Also, be aware that there a a lot of PDF files that have text which is the
result of a low-accuracy OCR scan of the page images in the PDF file.
High-accuracy OCR scan is rather expensive. You can usually tell if you have
a "scanned" PDF by zooming way in - a PDF file generated directly from a
word processor source file will retain smooth curves on characters while a
PDF generated from scanned page images will show heavy pixelation.
-- Jack Krupansky
-----Original Message-----
From: Alexandre Rafalovitch
Sent: Tuesday, May 6, 2014 1:30 AM
To: solr-user@lucene.apache.org
Subject: Re: Indexing scanned PDFs
Nothing I am aware of for Solr directly. You may have better luck
chasing this at TIKA mailing list, as that's what Solr uses under
covers to index PDF otherwise.
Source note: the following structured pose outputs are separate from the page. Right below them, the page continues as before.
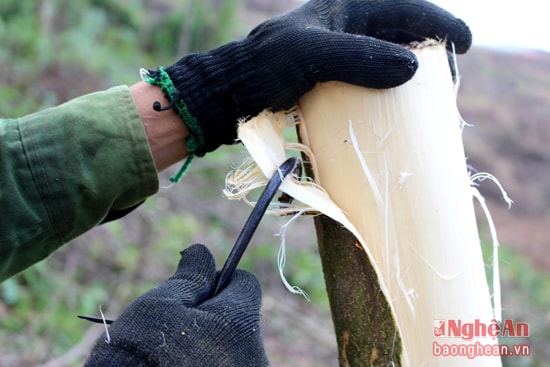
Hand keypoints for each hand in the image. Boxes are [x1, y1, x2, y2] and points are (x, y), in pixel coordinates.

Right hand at [84, 244, 267, 366]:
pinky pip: (225, 365)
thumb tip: (203, 251)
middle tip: (175, 326)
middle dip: (211, 312)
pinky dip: (207, 362)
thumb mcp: (159, 305)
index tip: (190, 291)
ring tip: (173, 354)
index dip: (215, 279)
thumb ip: (189, 277)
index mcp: (241, 323)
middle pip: (238, 315)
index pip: (244, 283)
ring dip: (209, 340)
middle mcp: (255, 354)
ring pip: (232, 344)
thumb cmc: (141, 353)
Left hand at [144, 0, 471, 155]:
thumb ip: (358, 58)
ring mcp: (339, 55)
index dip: (441, 24)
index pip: (408, 8)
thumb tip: (412, 69)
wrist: (231, 92)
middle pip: (404, 32)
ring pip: (389, 58)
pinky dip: (389, 91)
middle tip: (448, 77)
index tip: (465, 46)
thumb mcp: (311, 57)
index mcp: (347, 8)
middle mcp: (347, 27)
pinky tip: (394, 110)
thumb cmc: (265, 68)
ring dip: (412, 74)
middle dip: (431, 50)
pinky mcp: (331, 80)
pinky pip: (371, 80)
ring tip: (429, 97)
Doing a quick search for Tika and OCR
brings up a number of links.
Regards,
Alex.
Personal website: http://www.outerthoughts.com/
Current project: http://www.solr-start.com/ - Accelerating your Solr
proficiency
On Tue, May 6, 2014 at 12:15 PM, Chandan Tamrakar
<chandan.tamra...@nepasoft.com> wrote:
we are using SOLr to index pdf documents but there are cases where PDFs
are usually a scanned document with no text to extract and index .
Is there a plugin or module in SOLR that we can integrate so that it would
actually extract a text / OCR and then index?